— Begin Quoted text —
That's the meteorology part of it. And believe me, it's no minor part!

Then you have to have dedication. Resilience to boredom. A love (ot at least tolerance) of seeing mile upon mile of endless open prairie. And lots of sunscreen.

See, in Twister, the intrepid chasers caught something like 5 tornadoes in a 24-hour period. That's just not realistic.

At least, from a Canadian perspective, it isn't. Sometimes my American friends have a bonanza day and see 5 in a day. But I digress.

I went chasing this summer for a total of about 20 days, each averaging 8 hours of driving--including endless roads, occasional pit stops, mostly fast junk food, and the same CDs over and over. What did I get for my valiant efforts? 4 tornadoes totalling 45 tornado-minutes and a driver's sunburn. Calculating that out, it translates into one half of one percent of the time I was gone dedicated to viewing tornadoes. Obviously, then, it's not all about the tornadoes. If it were, I'd have given up long ago.

It's about communing with nature. It's about viewing the sky in awe, no matter what's there. (And although I only spent a tiny amount of time viewing tornadoes, I spent lots of that time viewing beautiful storms.) It's about seeing parts of the continent you would otherwise not see. It's time away.

Back to the mechanics of it. What would I recommend you do, if you've never been out chasing and want to go?

Rule number one: GO WITH SOMEONE EXPERIENCED! There's nothing better at teaching you the ins and outs of chasing than going with someone who knows what he or she is doing. Everything I've laid out here is more easily picked up if you go with an experienced person. You'll learn what to look for, what to discount, how to read the sky, how to fine tune your target area, what places are good to eat at, how not to act (like parking on the road, even a seemingly deserted road--a HUGE no-no!), and you'll likely get to meet other chasers.

Rule number two: always prepare to change your plans. Split-second decisions can make or break your trip or even prehaps save your life.

[Here's where Dave goes into a sidebar anecdote.]

I was out chasing in southwest Saskatchewan on June 17, 2005, south of Swift Current. Storms were initiating to my south, moving northward, and I was in good position. One storm, in particular, seemed to be the main one at the time. I got into place near the town of Cadillac and watched the main updraft to my west. It spun up a brief tornado and then continued northward. I decided to try getting closer to the storm, as it was running away from me. But I got into rain, and then hail. All of a sudden, the hail got to be about the size of dimes and the wind made a sudden direction change--from southeasterly to northerly. My meteorological training and knowledge of the storm movement that day told me that I was suddenly in a bad region. I turned the car around and got out of there. As I was doing so my phone rang, with one of my colleagues asking if I was all right. I confusedly said I was, although I was having trouble seeing, because it was raining so hard. When I got out of the rain, I saw why she called. A tornado was on the ground, churning up debris in the area I was trying to get to. Had I kept on going, I very well might have been directly in its path.

An American colleague of mine got into similar trouble about a year and a half ago; the only difference was that, instead of dimes, the hail hitting his car was about the size of baseballs. Even scarier than what I had experienced.
— End Quoted text —
◆ What to do ◆
1 - According to the storm-chasing text, how many tornadoes did the writer see over about 20 days of chasing this summer?
2 - Rewrite the storm-chasing text from "Then you have" up to and including "just not realistic.", swapping "sunscreen" for "bottled water".
— Begin Information shown —
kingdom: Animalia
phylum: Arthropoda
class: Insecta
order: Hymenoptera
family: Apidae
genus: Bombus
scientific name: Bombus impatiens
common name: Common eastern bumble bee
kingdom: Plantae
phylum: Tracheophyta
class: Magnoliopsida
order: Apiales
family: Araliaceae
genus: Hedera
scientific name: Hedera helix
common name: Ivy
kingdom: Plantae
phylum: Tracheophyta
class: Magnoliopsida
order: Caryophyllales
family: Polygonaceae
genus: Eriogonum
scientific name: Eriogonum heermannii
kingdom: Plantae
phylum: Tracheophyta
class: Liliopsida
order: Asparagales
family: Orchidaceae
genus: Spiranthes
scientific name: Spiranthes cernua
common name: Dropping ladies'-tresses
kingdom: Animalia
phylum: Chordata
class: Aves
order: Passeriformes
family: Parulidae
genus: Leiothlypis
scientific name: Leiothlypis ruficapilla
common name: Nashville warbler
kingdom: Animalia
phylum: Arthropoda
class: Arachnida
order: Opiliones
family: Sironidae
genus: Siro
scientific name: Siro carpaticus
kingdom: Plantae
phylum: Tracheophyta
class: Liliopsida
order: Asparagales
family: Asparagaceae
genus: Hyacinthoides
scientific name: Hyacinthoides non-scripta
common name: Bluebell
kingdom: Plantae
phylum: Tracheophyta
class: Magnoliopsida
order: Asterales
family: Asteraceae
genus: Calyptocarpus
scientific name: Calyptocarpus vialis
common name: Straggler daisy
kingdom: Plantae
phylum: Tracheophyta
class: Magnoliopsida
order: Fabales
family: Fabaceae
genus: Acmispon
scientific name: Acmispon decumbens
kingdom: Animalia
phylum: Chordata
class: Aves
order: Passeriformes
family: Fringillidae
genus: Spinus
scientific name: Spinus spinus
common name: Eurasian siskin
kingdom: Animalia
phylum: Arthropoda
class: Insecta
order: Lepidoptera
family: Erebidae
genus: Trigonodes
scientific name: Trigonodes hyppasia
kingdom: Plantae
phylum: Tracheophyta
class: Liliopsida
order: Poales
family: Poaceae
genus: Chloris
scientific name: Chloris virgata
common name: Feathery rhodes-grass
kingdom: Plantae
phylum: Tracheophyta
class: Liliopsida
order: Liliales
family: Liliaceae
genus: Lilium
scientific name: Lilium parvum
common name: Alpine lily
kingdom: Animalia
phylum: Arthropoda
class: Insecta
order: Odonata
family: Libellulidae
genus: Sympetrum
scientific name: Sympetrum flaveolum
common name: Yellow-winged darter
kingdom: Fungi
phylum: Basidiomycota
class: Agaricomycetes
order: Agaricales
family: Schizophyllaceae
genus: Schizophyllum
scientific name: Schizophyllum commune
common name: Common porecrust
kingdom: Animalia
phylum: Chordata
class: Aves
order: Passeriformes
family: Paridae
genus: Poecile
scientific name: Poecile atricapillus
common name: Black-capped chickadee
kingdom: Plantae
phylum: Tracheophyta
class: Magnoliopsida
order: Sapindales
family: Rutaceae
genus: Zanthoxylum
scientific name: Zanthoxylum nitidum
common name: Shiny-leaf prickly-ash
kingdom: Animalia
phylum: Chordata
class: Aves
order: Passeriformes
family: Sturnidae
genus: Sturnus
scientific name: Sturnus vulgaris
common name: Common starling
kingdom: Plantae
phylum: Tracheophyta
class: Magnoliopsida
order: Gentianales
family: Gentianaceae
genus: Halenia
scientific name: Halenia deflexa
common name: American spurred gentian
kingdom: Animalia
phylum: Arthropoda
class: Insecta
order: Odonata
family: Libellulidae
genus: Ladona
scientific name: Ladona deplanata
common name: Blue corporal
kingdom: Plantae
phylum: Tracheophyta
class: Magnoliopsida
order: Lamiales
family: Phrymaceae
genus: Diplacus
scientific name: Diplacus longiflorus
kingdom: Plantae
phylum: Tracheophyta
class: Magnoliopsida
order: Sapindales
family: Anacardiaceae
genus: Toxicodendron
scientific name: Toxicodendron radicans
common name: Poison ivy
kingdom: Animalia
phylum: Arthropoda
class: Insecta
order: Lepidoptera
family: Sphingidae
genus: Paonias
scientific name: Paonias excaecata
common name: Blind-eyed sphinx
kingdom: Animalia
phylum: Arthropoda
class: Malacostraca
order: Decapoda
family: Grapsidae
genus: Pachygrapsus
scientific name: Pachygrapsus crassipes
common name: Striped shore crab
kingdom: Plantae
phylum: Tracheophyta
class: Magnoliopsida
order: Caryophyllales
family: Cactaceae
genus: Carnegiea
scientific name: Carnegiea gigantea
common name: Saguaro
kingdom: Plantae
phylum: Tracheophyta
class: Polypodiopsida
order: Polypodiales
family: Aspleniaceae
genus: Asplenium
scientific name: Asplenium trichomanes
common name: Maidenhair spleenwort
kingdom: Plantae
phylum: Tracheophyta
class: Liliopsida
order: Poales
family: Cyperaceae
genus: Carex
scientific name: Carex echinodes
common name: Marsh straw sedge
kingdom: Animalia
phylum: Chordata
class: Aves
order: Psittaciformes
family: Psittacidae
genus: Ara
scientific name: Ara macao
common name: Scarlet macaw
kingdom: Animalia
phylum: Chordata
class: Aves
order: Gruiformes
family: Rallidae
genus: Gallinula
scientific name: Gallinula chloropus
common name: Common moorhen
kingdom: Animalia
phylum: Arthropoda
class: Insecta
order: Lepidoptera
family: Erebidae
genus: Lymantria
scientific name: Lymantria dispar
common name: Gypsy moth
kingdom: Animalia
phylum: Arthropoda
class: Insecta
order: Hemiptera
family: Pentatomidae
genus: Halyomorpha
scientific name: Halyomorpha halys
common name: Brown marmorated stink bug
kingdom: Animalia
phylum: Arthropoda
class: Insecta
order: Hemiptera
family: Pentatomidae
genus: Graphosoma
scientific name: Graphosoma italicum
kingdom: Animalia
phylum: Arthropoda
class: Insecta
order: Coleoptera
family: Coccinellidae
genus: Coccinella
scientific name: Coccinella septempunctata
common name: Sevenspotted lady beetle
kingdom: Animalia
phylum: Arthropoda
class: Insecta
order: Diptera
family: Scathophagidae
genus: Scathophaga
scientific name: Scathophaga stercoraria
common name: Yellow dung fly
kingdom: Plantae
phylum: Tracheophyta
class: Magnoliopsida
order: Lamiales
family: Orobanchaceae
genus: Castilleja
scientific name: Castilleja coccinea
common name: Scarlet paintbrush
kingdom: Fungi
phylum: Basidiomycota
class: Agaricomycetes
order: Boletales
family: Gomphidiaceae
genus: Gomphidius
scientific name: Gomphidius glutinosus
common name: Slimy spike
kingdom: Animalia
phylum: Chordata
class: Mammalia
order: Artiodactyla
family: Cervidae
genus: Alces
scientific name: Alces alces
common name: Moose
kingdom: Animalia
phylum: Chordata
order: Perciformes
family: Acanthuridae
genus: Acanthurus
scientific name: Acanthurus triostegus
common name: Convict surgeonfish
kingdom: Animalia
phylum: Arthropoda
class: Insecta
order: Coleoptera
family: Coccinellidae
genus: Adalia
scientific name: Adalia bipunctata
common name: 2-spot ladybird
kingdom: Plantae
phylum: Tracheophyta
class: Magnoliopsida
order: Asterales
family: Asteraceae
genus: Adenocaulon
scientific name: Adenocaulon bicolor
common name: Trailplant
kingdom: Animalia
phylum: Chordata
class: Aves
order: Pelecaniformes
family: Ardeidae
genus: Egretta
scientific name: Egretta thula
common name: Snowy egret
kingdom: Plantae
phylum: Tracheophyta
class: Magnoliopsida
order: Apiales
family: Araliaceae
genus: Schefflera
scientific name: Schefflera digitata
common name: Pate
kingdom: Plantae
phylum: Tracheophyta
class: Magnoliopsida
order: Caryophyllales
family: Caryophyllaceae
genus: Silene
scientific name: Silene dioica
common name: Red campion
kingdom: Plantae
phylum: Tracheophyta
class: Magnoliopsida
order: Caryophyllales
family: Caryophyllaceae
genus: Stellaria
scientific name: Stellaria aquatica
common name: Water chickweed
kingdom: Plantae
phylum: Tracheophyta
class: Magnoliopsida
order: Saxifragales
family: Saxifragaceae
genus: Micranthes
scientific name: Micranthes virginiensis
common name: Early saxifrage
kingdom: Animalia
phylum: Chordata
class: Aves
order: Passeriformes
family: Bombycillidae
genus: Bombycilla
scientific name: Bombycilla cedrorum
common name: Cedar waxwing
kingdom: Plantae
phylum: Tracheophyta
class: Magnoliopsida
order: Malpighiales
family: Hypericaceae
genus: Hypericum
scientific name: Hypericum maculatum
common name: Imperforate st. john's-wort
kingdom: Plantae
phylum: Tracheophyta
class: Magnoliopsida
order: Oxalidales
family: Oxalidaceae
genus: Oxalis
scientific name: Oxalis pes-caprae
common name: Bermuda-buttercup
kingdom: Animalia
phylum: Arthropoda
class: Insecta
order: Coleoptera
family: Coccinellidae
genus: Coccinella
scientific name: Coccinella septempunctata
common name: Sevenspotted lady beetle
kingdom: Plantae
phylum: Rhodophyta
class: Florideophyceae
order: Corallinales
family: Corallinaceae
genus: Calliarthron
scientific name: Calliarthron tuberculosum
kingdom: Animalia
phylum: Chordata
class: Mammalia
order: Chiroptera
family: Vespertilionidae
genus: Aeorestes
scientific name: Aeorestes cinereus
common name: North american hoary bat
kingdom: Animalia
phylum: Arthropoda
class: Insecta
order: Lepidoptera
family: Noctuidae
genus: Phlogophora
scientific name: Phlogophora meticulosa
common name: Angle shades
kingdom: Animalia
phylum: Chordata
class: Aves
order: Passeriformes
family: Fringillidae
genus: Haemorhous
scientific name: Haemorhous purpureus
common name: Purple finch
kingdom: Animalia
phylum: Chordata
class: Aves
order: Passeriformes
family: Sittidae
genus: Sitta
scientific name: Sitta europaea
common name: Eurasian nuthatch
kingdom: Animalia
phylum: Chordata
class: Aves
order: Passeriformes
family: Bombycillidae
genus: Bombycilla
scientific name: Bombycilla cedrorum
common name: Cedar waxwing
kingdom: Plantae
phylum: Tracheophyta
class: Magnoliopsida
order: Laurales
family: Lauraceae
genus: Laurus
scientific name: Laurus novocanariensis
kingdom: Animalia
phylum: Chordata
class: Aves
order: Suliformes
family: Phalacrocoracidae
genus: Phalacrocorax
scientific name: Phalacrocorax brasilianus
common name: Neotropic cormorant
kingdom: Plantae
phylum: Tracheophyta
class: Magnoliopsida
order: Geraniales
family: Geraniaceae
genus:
— End Information shown —
◆ List of solutions ◆
1 - Four tornadoes, totaling 45 tornado-minutes.

2 -
Then you have to have dedication. Resilience to boredom. A love (ot at least tolerance) of seeing mile upon mile of endless open prairie. And lots of bottled water.

See, in Twister, the intrepid chasers caught something like 5 tornadoes in a 24-hour period. That's just not realistic.